---- Document
Stadio Omobono Tenni () is a football stadium in Treviso, Italy. It is currently the home of Treviso FBC 1993. The stadium was built in 1933 and holds 10,001. After the inauguration in 1933, a friendly match between Treviso FBC and Udinese was held, which was followed by a friendly against the Italy National Team. In the 1940s and 1950s the capacity of the stadium was of 12,000 seats.

History
The stadium was named after Omobono Tenni, a motorcycle road racer who lived in Treviso and fatally died in 1948 in Bern, Switzerland.

On 24 January 1960, the stadium played host to a rugby league international between Italy and Australia. In front of a small crowd of just 3,105 the Kangaroos, playing the 37th and last game of their 1959–60 Kangaroo tour of Great Britain and France, defeated the home side 67–22 to complete a two-game sweep of the Italians to end the Kangaroo Tour on a high note.
--------
Objective 1: According to the Stadio Omobono Tenni article, why did Australia's win over Italy end the Kangaroo tour on a high note? Answer in one to three sentences.
Objective 2: Condense the paragraph of the Stadio Omobono Tenni article that opens "On 24 January 1960" into a short bulleted list that keeps its main facts.
Objective 3: From the Stadio Omobono Tenni article, reproduce word for word the passage that begins at "On 24 January" and stops after "a high note.".
---- Dataset rows
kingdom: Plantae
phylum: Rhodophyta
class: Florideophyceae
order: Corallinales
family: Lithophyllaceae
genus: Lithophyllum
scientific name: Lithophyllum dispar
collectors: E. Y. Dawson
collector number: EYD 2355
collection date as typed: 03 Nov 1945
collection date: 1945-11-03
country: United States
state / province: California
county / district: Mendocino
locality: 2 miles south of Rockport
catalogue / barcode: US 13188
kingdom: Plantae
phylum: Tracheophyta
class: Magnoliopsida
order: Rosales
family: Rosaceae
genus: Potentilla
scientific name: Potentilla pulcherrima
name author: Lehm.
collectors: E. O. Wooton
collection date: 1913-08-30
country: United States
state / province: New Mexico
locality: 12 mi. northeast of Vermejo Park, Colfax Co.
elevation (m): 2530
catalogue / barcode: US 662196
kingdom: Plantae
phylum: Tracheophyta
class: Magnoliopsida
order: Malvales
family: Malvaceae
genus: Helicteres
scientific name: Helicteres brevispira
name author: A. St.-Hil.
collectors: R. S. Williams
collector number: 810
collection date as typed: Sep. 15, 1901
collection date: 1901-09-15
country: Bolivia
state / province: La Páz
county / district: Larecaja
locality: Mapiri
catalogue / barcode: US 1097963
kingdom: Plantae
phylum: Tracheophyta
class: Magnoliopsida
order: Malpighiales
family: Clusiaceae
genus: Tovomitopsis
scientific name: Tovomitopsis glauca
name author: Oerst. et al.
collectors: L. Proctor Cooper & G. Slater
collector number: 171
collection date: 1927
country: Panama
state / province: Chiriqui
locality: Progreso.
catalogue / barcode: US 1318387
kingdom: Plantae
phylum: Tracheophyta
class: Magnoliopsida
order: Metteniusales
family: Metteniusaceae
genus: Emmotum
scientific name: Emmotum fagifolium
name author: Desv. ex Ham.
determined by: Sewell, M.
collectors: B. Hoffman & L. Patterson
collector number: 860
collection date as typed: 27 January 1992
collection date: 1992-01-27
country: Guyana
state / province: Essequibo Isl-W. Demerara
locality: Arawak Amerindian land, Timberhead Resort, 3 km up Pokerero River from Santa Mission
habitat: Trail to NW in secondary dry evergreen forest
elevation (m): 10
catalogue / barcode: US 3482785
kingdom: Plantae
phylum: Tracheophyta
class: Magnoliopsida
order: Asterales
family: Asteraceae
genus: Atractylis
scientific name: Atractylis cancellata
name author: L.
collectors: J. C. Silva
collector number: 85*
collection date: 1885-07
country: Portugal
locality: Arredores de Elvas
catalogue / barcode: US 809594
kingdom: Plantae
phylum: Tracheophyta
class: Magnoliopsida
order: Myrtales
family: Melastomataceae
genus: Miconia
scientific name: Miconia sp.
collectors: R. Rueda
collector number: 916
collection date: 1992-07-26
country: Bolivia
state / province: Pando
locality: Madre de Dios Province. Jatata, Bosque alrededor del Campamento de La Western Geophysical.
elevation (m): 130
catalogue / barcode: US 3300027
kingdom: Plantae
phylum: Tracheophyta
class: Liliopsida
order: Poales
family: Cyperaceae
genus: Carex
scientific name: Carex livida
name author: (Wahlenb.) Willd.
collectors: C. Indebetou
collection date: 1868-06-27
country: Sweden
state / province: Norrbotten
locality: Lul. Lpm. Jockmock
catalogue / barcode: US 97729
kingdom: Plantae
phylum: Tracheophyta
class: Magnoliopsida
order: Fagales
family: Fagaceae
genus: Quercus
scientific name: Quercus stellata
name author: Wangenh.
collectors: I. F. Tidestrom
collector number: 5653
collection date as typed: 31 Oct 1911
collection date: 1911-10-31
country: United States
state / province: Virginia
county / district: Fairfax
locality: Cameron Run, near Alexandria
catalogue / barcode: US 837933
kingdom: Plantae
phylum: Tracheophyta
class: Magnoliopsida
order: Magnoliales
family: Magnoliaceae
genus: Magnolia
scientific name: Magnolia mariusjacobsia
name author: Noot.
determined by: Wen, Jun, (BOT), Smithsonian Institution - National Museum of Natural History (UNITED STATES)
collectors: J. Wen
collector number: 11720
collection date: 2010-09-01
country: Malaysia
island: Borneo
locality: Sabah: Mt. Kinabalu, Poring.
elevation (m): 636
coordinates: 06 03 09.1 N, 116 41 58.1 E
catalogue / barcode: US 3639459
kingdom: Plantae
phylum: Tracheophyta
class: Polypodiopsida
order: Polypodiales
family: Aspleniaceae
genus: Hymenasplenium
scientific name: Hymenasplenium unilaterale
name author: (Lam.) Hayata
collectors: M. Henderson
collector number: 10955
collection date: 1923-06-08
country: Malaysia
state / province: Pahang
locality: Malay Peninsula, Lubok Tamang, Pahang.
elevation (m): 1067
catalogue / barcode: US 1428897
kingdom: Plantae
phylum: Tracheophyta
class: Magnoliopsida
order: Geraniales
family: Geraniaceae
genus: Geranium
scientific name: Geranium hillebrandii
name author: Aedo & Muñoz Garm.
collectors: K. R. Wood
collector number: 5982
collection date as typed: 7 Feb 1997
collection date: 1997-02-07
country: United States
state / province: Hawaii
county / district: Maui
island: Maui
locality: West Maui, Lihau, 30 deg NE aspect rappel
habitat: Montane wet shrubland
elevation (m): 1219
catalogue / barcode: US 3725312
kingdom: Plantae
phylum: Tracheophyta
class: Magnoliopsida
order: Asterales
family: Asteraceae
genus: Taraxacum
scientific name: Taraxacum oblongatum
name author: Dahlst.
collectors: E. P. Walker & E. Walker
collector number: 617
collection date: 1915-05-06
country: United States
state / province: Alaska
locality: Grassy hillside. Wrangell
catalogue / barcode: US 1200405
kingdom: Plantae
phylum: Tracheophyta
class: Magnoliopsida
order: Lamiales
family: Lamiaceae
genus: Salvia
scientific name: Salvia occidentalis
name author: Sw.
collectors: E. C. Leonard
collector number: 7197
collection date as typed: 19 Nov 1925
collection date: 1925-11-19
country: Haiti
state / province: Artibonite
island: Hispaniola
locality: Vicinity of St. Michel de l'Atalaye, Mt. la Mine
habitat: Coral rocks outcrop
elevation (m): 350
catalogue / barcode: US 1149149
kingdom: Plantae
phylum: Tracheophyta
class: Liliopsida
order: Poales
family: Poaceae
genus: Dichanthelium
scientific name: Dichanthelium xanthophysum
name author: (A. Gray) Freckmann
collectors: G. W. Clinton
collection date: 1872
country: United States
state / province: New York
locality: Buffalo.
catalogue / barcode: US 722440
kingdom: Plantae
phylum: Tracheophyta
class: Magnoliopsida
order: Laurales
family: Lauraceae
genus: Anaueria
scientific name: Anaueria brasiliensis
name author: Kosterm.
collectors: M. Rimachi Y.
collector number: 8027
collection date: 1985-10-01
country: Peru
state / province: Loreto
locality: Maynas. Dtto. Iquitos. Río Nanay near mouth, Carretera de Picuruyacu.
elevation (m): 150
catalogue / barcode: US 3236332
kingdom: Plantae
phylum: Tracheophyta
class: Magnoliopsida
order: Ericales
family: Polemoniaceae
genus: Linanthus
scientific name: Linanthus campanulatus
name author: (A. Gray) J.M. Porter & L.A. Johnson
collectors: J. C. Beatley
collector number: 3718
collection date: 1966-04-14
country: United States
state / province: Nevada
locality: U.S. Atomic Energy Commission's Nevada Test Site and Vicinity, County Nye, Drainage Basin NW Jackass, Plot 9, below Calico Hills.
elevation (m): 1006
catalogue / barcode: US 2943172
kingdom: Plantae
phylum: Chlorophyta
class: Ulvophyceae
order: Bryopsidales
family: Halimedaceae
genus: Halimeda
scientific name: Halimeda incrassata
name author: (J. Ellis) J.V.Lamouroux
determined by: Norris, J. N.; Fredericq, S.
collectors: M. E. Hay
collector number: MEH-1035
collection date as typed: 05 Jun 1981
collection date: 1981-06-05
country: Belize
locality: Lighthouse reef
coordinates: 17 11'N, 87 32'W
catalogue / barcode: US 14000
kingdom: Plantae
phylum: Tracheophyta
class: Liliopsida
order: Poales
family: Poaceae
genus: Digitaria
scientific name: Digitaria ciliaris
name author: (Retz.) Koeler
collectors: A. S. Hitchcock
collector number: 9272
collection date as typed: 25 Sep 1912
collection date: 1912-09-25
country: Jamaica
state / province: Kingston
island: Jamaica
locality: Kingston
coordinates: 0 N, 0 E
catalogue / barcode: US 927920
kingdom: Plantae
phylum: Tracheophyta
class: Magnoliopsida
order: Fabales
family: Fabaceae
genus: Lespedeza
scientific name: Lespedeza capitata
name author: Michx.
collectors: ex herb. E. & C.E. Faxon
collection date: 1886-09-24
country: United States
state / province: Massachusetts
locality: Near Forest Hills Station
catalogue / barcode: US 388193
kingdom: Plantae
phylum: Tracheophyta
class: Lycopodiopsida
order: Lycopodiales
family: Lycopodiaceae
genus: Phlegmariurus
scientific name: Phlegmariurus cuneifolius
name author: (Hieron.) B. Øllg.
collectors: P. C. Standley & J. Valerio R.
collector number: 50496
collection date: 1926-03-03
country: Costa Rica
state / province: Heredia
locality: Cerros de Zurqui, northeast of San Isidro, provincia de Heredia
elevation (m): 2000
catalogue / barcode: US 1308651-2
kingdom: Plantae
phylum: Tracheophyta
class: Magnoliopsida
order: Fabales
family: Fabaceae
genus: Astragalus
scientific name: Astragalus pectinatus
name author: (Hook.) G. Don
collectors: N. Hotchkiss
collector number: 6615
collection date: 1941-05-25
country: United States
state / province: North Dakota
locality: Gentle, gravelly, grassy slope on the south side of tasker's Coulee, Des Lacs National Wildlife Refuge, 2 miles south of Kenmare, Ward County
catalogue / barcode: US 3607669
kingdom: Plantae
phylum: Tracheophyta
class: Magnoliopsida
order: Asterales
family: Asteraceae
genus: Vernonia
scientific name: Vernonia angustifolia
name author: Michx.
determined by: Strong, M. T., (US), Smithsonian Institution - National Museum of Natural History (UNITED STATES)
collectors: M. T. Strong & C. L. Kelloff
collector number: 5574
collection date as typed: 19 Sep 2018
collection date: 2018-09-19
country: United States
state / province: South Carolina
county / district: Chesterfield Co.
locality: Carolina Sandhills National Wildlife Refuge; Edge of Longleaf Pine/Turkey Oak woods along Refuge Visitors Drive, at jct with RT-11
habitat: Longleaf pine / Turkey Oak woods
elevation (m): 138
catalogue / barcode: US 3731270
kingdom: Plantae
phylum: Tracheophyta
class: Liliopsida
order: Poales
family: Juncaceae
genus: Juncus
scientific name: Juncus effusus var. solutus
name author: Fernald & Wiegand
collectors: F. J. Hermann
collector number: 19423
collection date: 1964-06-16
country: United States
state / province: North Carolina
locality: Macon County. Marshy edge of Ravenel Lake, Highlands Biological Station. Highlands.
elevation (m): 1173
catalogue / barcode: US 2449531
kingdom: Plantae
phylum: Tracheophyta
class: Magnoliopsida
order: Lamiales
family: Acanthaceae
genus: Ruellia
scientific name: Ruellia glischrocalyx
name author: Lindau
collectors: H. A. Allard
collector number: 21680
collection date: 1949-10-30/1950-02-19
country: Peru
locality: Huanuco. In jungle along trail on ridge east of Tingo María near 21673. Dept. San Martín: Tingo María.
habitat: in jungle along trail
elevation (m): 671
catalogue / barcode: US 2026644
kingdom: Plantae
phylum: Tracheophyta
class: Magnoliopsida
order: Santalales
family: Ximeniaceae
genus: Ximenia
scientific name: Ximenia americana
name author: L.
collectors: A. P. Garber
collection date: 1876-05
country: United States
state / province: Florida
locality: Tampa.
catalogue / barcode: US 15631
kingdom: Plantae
--------
Output 1: The match was the 37th and last game of Australia's 1959–60 Kangaroo tour of Great Britain and France. Their 67–22 victory completed a two-game sweep of the Italians.

Output 2:
- 24 January 1960: the stadium hosted a rugby league international between Italy and Australia.
- Crowd: 3,105.
- Result: Australia beat Italy 67–22.
- It was the 37th and last game of the 1959–60 Kangaroo tour of Great Britain and France.
- The win completed a two-game sweep of Italy.

Output 3:
On 24 January 1960, the stadium played host to a rugby league international between Italy and Australia. In front of a small crowd of just 3,105 the Kangaroos, playing the 37th and last game of their 1959–60 Kangaroo tour of Great Britain and France, defeated the home side 67–22 to complete a two-game sweep of the Italians to end the Kangaroo Tour on a high note.